The court concludes that Defendants have generated a genuine issue of material fact sufficient to avoid summary judgment in this matter sounding in equity. Their Statement of Material Facts incorporates the affidavit of Alice Mazeika. With respect to the physical division, Mazeika asserts that the two-unit building can be physically partitioned and that they can refinance the single mortgage. While her averments would probably be insufficient to persuade the court at a hearing, the court cannot say as a matter of law that a physical division is impractical. Defendants did not provide evidence that the Town ordinances would allow a division, but Plaintiffs did not raise the issue in their Statement of Material Facts. The same is true of whether the property could be returned to a condominium, the property could be refinanced, or divided in more than two ways. A plaintiff opposing a motion for summary judgment is not required to establish in the written material filed in opposition to the motion a prima facie case for those elements of the cause of action not challenged by the defendant. Corey v. Norman, Hanson, & DeTroy, 1999 ME 196, ¶ 9, 742 A.2d 933.
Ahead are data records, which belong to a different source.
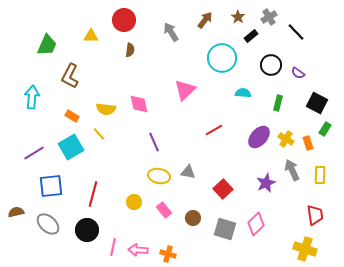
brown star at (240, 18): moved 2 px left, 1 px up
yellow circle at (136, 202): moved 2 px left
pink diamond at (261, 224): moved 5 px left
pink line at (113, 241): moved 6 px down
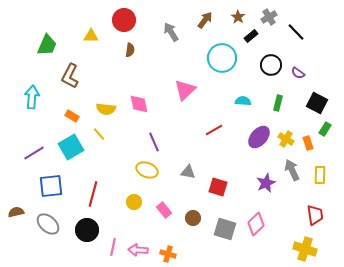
cyan semicircle at (243, 93): moved 8 px down
yellow ellipse at (159, 176): moved 12 px left, 6 px up; rotated 10 degrees clockwise
red square at (223, 189): moved 5 px left, 2 px up; rotated 30 degrees counterclockwise
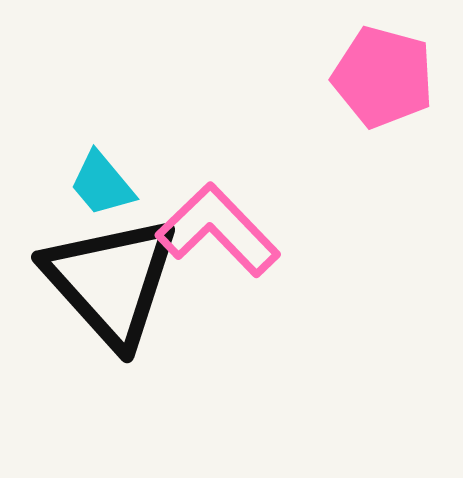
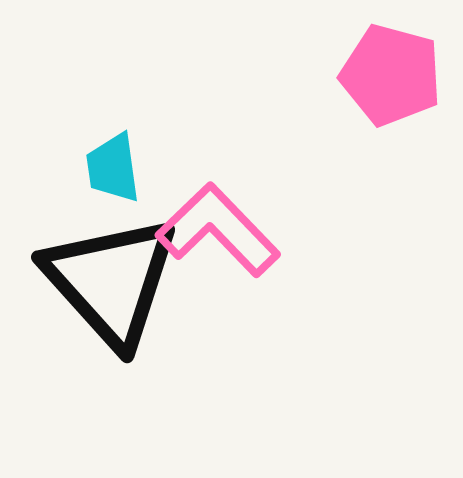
pink pentagon: moved 8 px right, 2 px up
cyan trapezoid: moved 11 px right, 16 px up; rotated 32 degrees clockwise
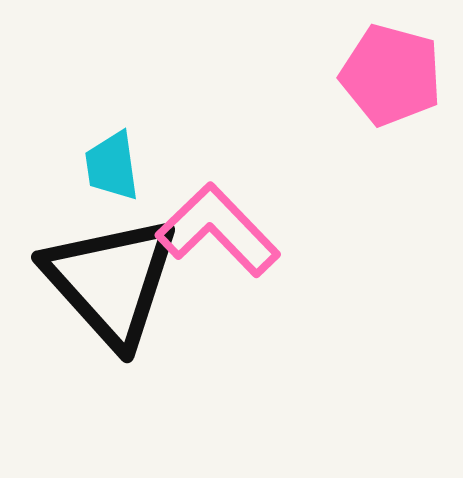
cyan trapezoid: moved 1 px left, 2 px up
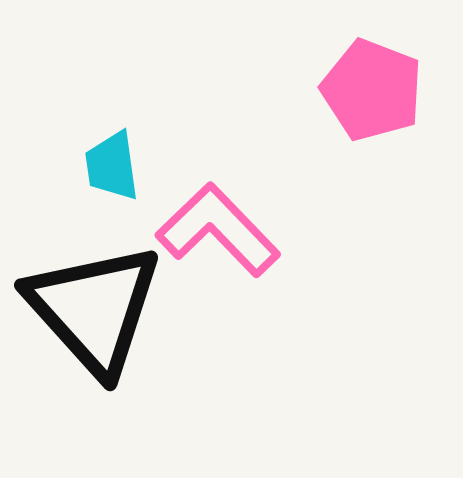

With respect to the potential of a buyout by one side or another, the court has no information to determine whether that would be an appropriate remedy. In their briefs, Plaintiffs ask that the parties be provided with the opportunity to buy one another out. The proposed order, however, makes no reference to that request. Finally, the court has no information to determine whether the method of the proposed sale is the appropriate here. The court appreciates that the Plaintiffs are eager to start the sale process and notes that a hearing is set in about six weeks. It certainly may be that a court-ordered sale is the appropriate result, but the court cannot make the appropriate equitable determinations based on the scant record offered by the Plaintiffs' or the Defendants' brief responses.
Plaintiffs' motion for summary judgment is DENIED. This Order is incorporated on the docket by reference pursuant to M.R. Civ. P. 79(a).